Problem to work on:
Change "forward-facing" to "front-facing" in the lines starting at the one containing "What o'clock is" and ending at the one containing "Answer: approximately 90° to the mobile", and give those lines again with nothing else altered.

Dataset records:
______________________________

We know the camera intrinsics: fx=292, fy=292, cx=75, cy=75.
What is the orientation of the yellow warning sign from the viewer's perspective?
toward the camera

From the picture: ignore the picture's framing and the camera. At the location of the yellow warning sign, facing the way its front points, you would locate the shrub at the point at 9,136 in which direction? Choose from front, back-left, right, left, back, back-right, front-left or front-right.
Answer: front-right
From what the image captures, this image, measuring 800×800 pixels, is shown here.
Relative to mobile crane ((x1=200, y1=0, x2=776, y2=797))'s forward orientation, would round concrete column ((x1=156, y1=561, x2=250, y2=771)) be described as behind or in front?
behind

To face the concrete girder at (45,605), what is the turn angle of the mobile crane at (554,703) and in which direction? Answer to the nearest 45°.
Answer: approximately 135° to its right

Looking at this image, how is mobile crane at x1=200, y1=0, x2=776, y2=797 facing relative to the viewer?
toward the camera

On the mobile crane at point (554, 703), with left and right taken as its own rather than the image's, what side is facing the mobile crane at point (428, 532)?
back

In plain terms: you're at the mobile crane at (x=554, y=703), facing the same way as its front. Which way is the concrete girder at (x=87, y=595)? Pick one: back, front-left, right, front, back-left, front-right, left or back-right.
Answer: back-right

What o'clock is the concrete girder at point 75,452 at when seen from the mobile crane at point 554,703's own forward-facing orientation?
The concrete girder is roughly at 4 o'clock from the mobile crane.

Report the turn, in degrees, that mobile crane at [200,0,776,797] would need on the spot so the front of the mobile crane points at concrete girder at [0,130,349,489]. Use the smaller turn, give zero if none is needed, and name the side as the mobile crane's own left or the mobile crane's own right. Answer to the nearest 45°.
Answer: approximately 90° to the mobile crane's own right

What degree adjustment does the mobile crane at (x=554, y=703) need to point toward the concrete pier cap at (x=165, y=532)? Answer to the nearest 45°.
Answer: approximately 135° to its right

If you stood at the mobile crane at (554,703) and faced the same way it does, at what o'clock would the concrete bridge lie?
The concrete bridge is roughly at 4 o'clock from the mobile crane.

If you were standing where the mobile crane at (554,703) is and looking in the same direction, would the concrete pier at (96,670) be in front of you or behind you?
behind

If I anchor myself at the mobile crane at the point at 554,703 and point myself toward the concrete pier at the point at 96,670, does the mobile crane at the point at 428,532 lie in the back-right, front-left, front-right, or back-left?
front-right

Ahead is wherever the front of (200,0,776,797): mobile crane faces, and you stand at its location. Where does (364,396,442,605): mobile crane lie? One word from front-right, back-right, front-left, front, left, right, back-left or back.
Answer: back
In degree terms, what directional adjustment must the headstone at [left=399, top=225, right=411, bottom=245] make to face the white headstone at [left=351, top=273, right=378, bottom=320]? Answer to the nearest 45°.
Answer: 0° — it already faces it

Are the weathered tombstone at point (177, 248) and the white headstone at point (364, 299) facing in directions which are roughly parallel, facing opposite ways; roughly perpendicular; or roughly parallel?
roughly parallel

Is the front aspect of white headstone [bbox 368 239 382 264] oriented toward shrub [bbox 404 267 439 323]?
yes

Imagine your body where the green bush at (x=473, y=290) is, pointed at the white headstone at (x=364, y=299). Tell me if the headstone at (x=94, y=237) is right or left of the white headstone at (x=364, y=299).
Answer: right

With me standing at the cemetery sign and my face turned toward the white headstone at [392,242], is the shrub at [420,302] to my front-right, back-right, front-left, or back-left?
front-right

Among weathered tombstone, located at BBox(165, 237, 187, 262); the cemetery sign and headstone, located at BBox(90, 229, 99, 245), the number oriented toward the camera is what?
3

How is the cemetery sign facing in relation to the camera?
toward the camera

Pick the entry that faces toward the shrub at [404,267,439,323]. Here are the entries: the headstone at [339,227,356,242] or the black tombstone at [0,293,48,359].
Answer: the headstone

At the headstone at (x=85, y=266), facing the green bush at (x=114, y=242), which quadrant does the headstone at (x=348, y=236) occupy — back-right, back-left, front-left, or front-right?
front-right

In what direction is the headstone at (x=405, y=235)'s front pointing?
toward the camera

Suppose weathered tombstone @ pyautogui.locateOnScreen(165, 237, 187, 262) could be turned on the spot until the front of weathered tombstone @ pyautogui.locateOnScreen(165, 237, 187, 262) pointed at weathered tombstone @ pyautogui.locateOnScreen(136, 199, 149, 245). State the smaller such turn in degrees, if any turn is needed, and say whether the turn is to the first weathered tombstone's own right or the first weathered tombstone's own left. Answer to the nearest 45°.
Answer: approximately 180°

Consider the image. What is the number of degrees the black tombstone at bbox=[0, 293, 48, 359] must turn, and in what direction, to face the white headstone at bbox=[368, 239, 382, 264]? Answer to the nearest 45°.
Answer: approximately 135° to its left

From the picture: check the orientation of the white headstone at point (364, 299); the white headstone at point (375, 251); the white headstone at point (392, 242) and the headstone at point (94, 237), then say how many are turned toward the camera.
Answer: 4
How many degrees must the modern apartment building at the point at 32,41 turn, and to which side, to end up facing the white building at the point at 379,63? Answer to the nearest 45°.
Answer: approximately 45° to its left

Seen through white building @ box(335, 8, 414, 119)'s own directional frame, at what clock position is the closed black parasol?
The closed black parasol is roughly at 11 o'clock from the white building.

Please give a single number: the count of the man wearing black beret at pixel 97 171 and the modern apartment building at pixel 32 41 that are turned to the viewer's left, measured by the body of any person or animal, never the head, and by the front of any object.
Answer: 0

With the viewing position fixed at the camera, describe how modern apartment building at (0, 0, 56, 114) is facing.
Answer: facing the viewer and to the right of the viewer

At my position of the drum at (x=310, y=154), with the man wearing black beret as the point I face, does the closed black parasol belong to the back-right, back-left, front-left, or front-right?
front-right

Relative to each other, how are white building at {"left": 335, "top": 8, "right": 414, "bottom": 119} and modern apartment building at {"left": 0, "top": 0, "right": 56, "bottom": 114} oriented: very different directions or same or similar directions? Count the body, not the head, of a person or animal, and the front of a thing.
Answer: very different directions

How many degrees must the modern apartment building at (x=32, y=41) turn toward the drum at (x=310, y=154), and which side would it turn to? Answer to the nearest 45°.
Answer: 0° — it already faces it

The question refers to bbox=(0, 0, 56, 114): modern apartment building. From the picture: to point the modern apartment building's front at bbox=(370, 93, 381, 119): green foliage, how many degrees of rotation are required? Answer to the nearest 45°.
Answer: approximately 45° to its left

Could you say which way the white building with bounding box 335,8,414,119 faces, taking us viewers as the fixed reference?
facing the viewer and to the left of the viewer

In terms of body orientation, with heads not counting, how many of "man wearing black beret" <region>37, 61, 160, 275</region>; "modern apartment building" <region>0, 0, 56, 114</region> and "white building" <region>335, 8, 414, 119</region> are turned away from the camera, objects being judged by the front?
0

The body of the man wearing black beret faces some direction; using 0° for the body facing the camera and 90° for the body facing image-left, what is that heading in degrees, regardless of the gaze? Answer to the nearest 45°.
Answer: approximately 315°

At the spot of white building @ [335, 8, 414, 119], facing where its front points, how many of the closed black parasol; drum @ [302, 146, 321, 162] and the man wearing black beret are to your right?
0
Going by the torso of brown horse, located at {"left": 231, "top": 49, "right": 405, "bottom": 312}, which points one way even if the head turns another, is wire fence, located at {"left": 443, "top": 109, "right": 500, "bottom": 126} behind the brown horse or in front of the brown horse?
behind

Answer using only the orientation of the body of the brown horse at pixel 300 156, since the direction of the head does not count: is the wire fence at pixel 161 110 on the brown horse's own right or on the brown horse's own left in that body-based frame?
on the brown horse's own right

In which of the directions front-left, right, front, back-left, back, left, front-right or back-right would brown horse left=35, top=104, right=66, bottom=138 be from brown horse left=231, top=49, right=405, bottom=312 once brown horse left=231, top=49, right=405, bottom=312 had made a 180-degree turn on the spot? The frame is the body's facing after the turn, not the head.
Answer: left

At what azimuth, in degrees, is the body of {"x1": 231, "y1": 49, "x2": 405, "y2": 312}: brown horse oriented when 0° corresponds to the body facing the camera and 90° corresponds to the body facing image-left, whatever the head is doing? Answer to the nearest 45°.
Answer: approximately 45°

______________________________

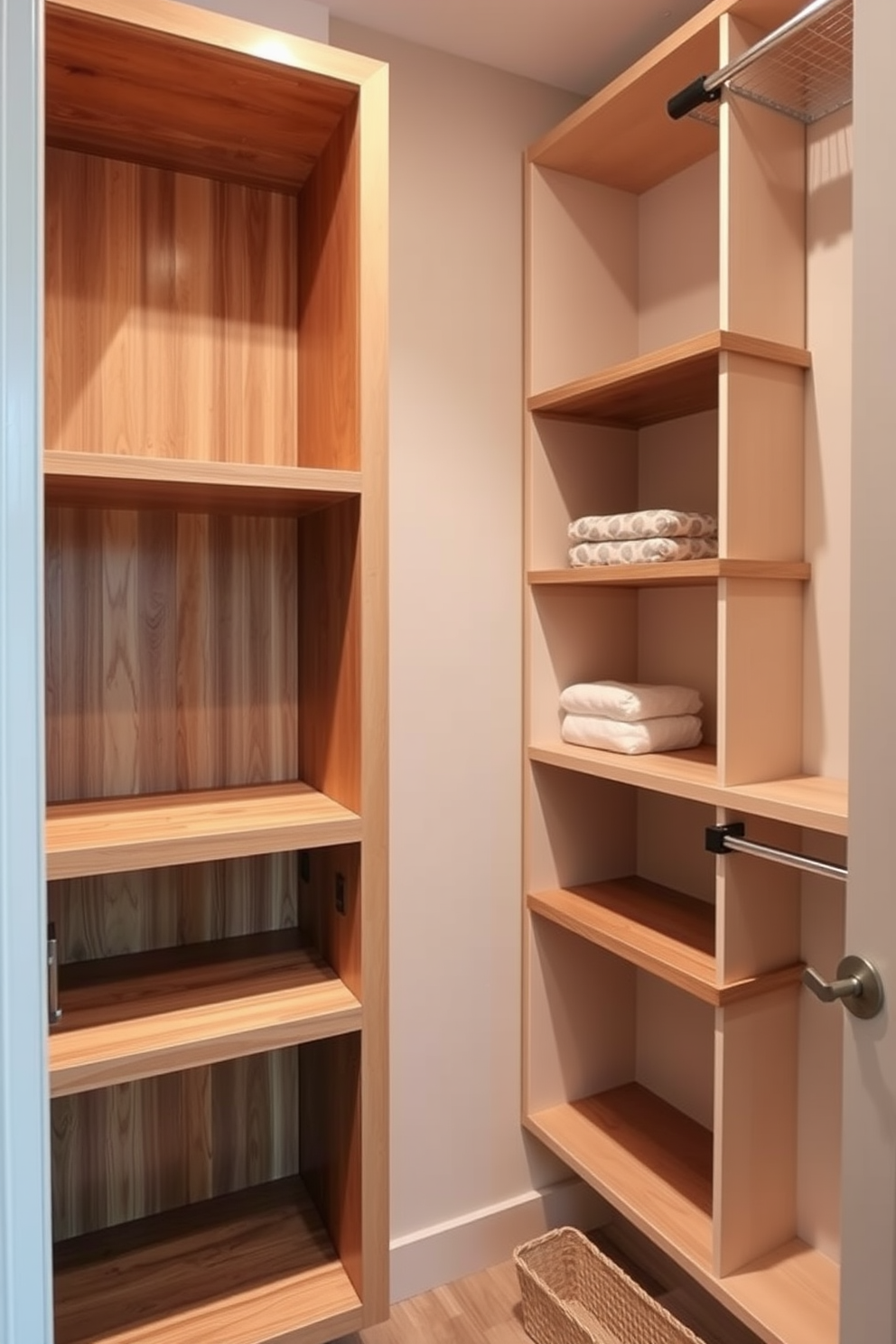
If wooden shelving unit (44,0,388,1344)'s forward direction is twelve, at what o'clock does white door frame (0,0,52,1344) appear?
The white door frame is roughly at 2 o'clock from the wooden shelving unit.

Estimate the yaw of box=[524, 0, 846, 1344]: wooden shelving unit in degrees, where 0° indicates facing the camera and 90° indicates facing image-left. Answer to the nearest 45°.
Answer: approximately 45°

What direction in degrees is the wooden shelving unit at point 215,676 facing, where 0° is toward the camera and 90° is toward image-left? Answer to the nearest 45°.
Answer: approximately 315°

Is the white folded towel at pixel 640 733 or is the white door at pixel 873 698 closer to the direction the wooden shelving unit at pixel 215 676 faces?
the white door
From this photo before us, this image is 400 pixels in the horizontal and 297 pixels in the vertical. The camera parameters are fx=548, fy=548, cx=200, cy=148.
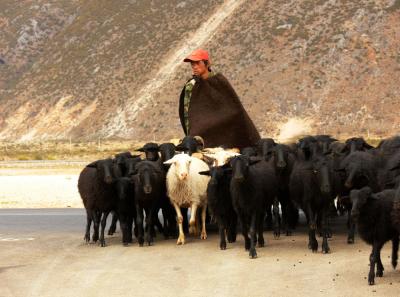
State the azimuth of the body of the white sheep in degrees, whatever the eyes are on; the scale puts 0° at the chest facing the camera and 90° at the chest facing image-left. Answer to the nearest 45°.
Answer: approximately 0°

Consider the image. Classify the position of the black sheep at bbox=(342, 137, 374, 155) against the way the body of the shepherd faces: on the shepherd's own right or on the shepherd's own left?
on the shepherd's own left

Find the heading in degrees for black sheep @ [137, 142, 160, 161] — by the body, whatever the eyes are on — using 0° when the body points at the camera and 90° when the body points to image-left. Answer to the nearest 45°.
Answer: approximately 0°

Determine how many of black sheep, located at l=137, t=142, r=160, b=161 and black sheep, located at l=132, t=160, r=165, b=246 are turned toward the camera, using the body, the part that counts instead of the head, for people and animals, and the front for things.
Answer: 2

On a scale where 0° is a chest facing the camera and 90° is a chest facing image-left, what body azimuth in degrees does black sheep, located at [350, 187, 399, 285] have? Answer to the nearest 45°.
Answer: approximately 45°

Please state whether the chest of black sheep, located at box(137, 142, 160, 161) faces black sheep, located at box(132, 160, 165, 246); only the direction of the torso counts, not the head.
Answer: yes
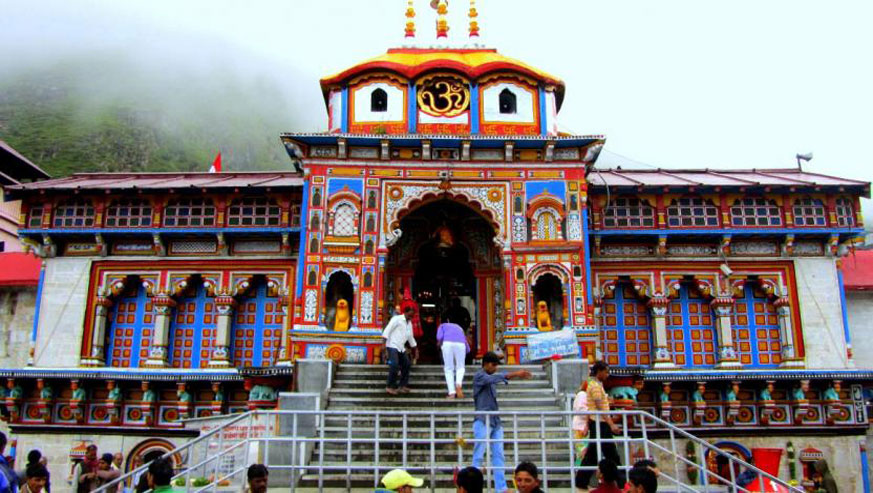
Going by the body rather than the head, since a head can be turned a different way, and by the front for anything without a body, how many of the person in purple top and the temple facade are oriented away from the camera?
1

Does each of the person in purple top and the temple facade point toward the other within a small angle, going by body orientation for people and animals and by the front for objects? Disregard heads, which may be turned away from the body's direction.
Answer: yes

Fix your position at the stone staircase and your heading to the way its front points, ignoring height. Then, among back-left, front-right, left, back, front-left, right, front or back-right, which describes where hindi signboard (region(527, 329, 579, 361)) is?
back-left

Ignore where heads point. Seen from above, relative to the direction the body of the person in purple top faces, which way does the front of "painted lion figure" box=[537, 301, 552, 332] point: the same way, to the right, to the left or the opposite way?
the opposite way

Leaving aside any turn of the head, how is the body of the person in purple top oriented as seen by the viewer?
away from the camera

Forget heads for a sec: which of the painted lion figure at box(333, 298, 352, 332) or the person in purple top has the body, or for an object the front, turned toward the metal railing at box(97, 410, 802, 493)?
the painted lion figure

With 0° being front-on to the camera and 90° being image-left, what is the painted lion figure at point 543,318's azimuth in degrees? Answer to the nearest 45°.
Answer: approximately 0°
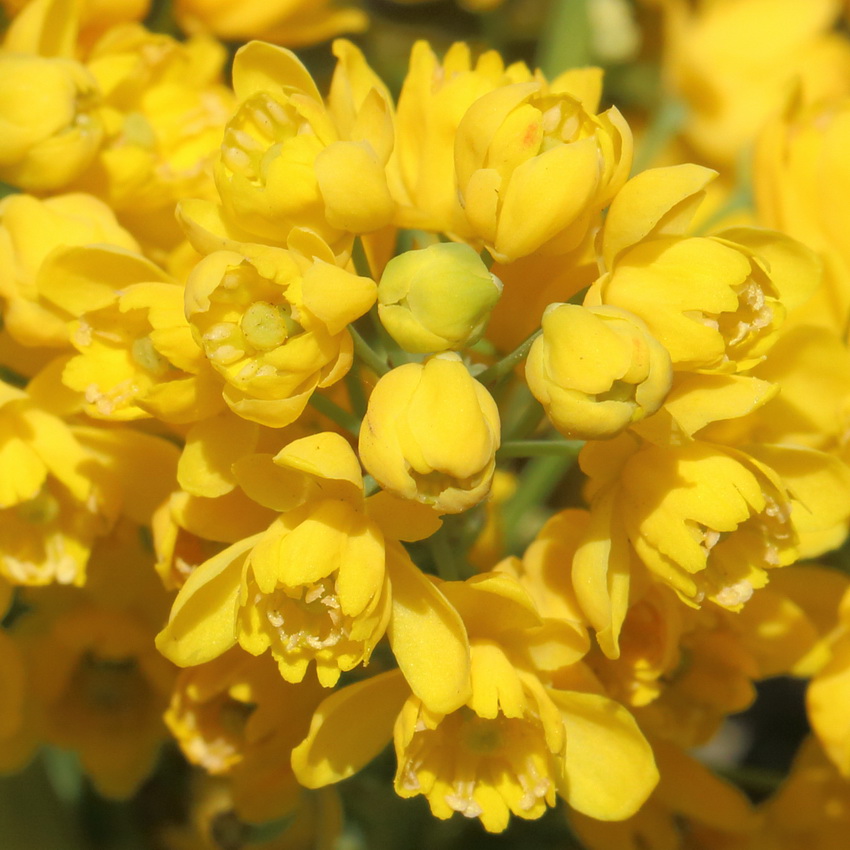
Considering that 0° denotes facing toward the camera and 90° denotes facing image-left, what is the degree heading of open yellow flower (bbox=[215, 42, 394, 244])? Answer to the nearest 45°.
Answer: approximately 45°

______________________________

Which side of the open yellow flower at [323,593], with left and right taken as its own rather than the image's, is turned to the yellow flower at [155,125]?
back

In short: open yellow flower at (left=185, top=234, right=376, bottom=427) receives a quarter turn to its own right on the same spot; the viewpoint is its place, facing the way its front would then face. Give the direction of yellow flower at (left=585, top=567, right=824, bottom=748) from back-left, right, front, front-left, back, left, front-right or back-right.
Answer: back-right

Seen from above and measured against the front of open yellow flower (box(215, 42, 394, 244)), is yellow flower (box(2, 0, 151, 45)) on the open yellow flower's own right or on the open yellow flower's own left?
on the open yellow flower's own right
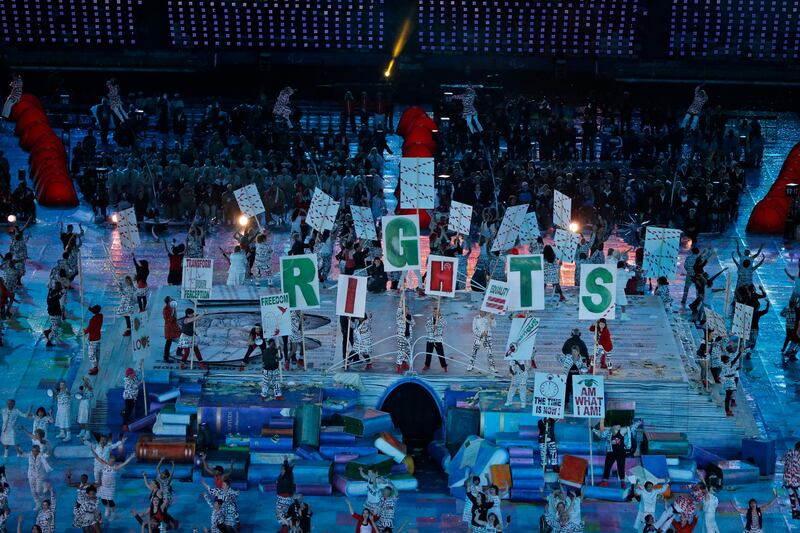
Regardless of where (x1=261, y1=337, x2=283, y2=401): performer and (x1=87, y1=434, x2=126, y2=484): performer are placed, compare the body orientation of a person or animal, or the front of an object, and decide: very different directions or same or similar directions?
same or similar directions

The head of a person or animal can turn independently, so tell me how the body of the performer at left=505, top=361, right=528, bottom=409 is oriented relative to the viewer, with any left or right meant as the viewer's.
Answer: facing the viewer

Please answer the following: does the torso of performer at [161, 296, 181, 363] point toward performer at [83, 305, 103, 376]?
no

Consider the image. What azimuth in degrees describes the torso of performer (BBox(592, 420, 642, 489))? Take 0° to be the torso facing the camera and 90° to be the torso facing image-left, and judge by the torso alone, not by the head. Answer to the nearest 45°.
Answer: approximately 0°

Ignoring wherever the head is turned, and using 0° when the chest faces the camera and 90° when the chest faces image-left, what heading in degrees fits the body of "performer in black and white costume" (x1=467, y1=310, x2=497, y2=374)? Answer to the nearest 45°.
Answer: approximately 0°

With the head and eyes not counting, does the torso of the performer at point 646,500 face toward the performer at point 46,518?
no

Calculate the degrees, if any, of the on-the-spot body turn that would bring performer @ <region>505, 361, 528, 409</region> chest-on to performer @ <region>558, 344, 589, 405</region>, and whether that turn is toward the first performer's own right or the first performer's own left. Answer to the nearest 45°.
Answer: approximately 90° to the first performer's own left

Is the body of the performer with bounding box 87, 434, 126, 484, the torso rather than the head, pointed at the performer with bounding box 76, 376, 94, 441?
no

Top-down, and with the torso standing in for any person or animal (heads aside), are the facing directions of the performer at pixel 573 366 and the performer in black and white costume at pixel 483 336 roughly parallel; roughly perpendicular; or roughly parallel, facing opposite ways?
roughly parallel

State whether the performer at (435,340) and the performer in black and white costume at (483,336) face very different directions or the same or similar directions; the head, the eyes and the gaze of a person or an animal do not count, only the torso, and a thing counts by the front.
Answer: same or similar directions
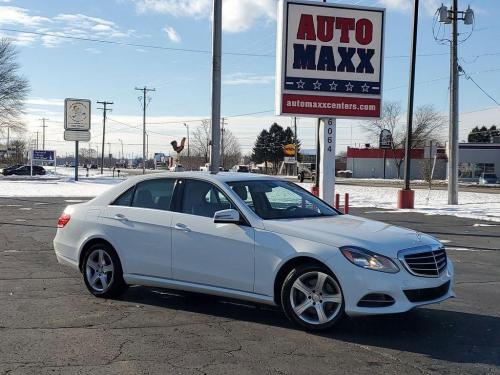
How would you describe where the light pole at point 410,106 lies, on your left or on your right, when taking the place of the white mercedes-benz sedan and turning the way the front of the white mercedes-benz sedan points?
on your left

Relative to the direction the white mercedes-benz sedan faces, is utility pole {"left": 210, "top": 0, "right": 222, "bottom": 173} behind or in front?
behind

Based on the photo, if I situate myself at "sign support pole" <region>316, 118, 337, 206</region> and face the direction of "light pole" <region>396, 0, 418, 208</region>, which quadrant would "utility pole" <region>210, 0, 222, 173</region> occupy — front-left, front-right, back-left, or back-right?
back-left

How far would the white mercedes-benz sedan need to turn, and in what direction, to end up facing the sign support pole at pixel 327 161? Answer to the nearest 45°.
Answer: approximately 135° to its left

______________________________

Exercise result:
What o'clock is the concrete girder at point 75,452 at when seen from the mobile crane at point 554,703's own front-facing orientation?
The concrete girder is roughly at 4 o'clock from the mobile crane.

Report the turn, in degrees, that mobile crane at [200,0,776,797] would need on the spot so the front of the mobile crane points at concrete girder at [0,130,349,489]. Use the smaller turn, give zero if none is needed, and name the side as the mobile crane's own left or the mobile crane's own right. Answer to the nearest 45°.
Answer: approximately 90° to the mobile crane's own right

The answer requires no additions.